Start of Records supplied
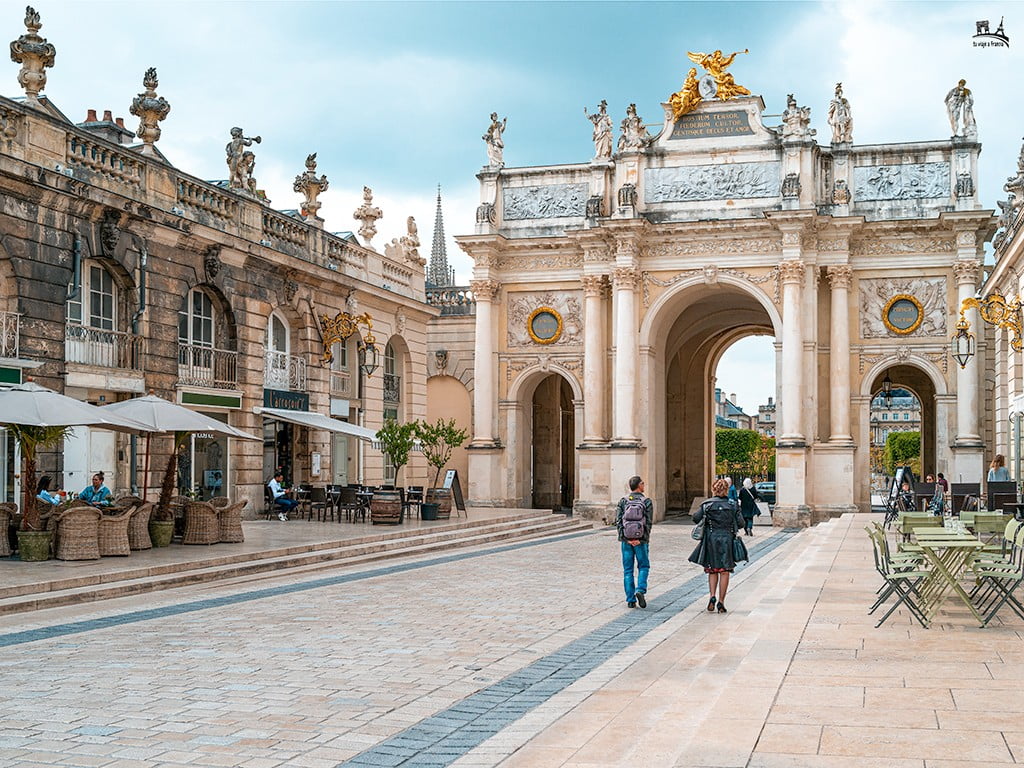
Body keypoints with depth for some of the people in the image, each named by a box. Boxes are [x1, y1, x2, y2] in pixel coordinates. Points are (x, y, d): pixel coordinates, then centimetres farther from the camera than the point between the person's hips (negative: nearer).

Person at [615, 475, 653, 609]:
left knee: (628, 570, 7)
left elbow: (618, 521, -3)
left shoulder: (623, 501, 4)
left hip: (626, 539, 2)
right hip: (641, 540, -2)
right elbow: (649, 522, -9)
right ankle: (640, 590, -9)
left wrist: (626, 539, -6)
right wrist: (641, 539, -10)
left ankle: (630, 600, 6)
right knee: (643, 566, 13)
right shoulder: (647, 501, -2)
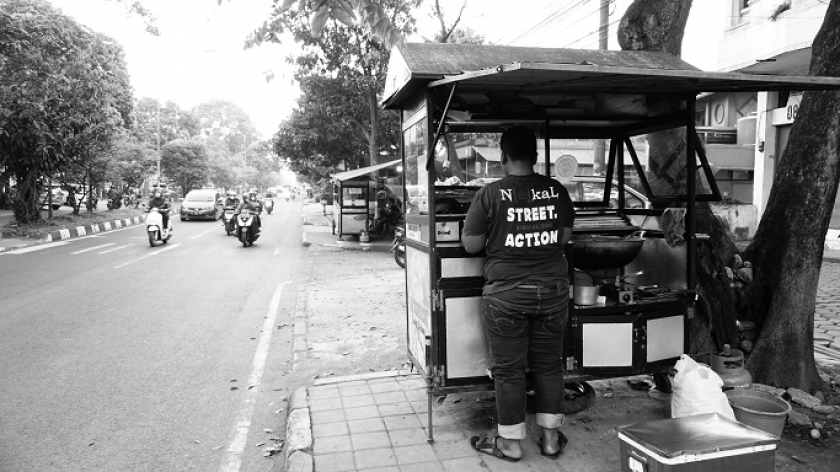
End of Records supplied
**Task prompt**. Convert the records above into a JSON list of strings with one string per line. Omit the blank lines and the pictures.

**Exercise answer**.
[
  "Body keypoints with depth for some of the people in the image, each named by a box. Boxes are [x1, y1, x2, y2] in pixel coordinates. Points are (x, y, d): pixel coordinates, then centimetres farther from the camera than the point between the person's hips (negative: nearer).",
  "Person at [615, 475, 653, 609]:",
  "left knee: (628, 570, 7)",
  "left elbow: (618, 521, -3)",
  "left shoulder: (623, 501, 4)",
  "left hip: (626, 539, 2)",
  "right hip: (641, 540, -2)",
  "right elbow: (649, 522, -9)",
  "right ankle: (640, 590, -9)",
  "left wrist: (626, 539, -6)",
  "right wrist: (641, 539, -10)",
  "left ankle: (630, 600, 6)",
  "right knee: (643, 566, 13)",
  "right shoulder: (647, 501, -2)"
]